The most important limitations of our study are that it was single-centered, the sample size was small, and the blood levels of methyl alcohol, which is the gold standard for diagnosis, could not be measured. In addition, in cases of methyl alcohol intoxication due to imitated alcohol intake, the timing of methyl alcohol intake could not be precisely determined because of late detection and admission to the hospital. However, a positive aspect of our study was that the necessary tests could be performed to detect other possible toxic or non-toxic causes that may cause metabolic acidosis with increased anion gap in these patients. Apart from this, the use of the ‘ImdSoft-Metavision/QlinICU Clinical Decision Support Software’ decision support system was another advantage for the security of research data.


CONCLUSION

The depth of metabolic acidosis, the need for an invasive mechanical ventilator in the early period, acute renal injury, hyperbilirubinemia, and high SOFA and APACHE-II scores are the most important factors predicting mortality in patients who develop methyl alcohol intoxication.
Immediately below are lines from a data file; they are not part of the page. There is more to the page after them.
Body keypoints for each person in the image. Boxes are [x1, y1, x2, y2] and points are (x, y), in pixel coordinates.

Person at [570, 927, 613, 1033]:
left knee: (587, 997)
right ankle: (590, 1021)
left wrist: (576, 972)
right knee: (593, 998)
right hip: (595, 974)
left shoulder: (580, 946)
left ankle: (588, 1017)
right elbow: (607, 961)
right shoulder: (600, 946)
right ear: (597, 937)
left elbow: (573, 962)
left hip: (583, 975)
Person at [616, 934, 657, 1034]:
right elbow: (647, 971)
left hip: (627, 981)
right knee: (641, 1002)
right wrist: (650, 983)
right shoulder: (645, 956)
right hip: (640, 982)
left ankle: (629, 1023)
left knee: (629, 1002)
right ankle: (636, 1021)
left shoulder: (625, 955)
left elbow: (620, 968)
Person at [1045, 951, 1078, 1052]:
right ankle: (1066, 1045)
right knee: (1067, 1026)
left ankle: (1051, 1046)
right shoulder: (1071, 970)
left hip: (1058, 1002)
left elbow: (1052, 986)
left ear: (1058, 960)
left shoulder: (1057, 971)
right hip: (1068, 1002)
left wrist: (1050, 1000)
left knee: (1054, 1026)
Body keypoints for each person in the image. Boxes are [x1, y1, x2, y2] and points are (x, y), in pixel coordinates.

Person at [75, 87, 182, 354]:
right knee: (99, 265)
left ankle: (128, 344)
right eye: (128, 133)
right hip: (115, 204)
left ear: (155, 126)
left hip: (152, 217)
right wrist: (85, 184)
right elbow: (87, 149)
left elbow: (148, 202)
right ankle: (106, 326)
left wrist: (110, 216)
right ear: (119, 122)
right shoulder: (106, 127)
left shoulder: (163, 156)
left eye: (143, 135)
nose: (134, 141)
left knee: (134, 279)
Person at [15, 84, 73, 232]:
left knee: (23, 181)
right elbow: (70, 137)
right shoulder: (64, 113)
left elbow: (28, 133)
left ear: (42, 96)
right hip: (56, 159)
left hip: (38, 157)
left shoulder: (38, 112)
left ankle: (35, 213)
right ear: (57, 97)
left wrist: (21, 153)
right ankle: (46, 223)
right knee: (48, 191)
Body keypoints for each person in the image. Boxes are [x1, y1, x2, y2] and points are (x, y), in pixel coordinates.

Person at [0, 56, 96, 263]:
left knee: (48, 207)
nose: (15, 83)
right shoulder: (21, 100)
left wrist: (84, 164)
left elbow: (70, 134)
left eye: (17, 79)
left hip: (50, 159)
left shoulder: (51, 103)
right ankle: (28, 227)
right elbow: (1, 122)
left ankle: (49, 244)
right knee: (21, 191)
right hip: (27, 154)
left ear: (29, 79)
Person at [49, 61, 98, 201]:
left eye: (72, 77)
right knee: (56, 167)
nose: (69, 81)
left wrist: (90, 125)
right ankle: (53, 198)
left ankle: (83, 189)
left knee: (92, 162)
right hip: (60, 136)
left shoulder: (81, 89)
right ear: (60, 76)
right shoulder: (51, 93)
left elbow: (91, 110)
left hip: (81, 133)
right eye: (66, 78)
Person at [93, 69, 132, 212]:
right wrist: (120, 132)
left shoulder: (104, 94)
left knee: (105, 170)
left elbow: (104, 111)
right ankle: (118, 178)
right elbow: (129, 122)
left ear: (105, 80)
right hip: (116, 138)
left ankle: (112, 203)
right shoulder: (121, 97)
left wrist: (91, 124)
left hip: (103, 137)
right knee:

In patients who develop methyl alcohol intoxication due to imitated alcohol use, the possibility of irreversible organ damage in terms of survival is high when the intoxication is recognized. Therefore, it is crucial for state administrators to take measures to prevent fraudsters from producing imitated alcohol and to increase consumers’ awareness of this issue.

ETHICS

Ethics Committee Approval: Ethical approval was obtained from the Ethics Committee of the University of Health Sciences Türkiye, Bakırköy Dr. Sadi Konuk Training and Research Hospital (decision number: 2022-21-16, date: 07.11.2022).

Informed Consent: Retrospective study.

Authorship Contributions

Surgical and Medical Practices: M.A., D.Ö.B., Concept: M.A., Design: M.A., D.Ö.B., Data Collection or Processing: M.A., Analysis or Interpretation: M.A., Literature Search: M.A., Writing: M.A., D.Ö.B.

Conflict of Interest: No conflict of interest was declared by the authors.

Financial Disclosure: The authors declared that this study received no financial support.